Even Mordechai, in the middle of his speech, stops and says, “Mi Yodea?” / Who knows?
Maybe you have made it to this place for just this time?”
Avivah Zornberg teaches that this “Mi Yodea” is not rhetorical, it is sincere.
Mordechai says, “Who knows?”
As in, “I don’t know and neither do you. No one knows.
But Esther, try anyway.
“Because Esther that is what it means to be connected to this fraught tradition, and this stubborn people.
There are no guarantees but the alternative is to give up.
There are no guarantees but what will the world become if we all wait for guarantees?”
So there is no God for Esther the emerging prophetess but she still internalizes the weight of the obligation to try. “Who knows?” It might be successful.
In the absence of a conversation with God, Esther accepts the edge of possibility as enough
The edge of possibility, spoken out of the mouth of a loved one, is enough
And in hearing this edge of possibility, she sees into the future and becomes a prophet.
Hearing is only half the job of the prophet
Esther also has to plant that possibility in the world.
And so, Esther fasts, she clothes herself in royalty and goes in uninvited to the King to challenge the decree.
Only once there she just asks, significantly, all she asks is for the king to sit with her and the wicked advisor for a dinner party.
That is all.
And that is enough.
For at that party she will ask for a second party.

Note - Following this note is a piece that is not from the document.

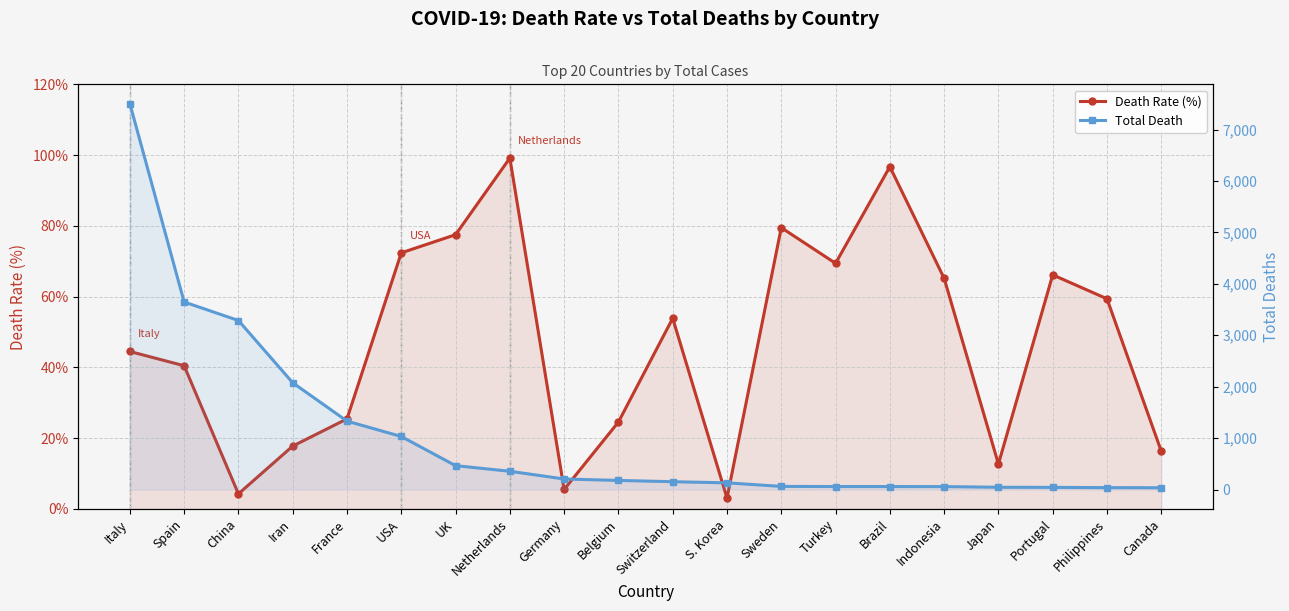

Which category has the highest value in the Total Death series?

Italy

And at the third party, she will tell the truth, just enough truth to put the world back on its axis again.
No fireworks, no miracles, no tirades, no shouting.
It is a new way of being a prophet. Less glory but arguably more effective.
The edge of possibility and the bare minimum of meticulously planned action.
So we learn:
When there seems to be no God, we don’t get silent.
Instead: we accept possibility and the responsibility it entails.
Instead: Like Esther we clothe ourselves in royalty
We take on the divine attributes
And we go into the throne rooms of the palaces, even if we were not summoned
We go in stealthily and thoughtfully, the way Esther did
We ask for justice in the language of parties and favors, actions, invitations, and dinners
And instead of yelling out into the street or on twitter to find those who might somehow hear our message
We consider where our carefully placed words will do the most good
We speak our message not from outside of this world as the old prophets once did
Not from above the world
But from within the world.
And so, I will close with this, I have to
In this week’s Torah (don’t think I forgot), parashat Termuah
Which details the building of the mishkan, the holy place where we meet God
As soon as the description of the ark is given
The very next thing on the list
The thing that helps to make the space a holy one
Is not the menorah nor the violet curtains
It is a table,
The table where the priests would be fed
The table, where, the rabbis teach, God would give us food,
Show us we were blessed
It is the table,
Right next to the ark
The place where, we understand now, all us modern prophets show up for work.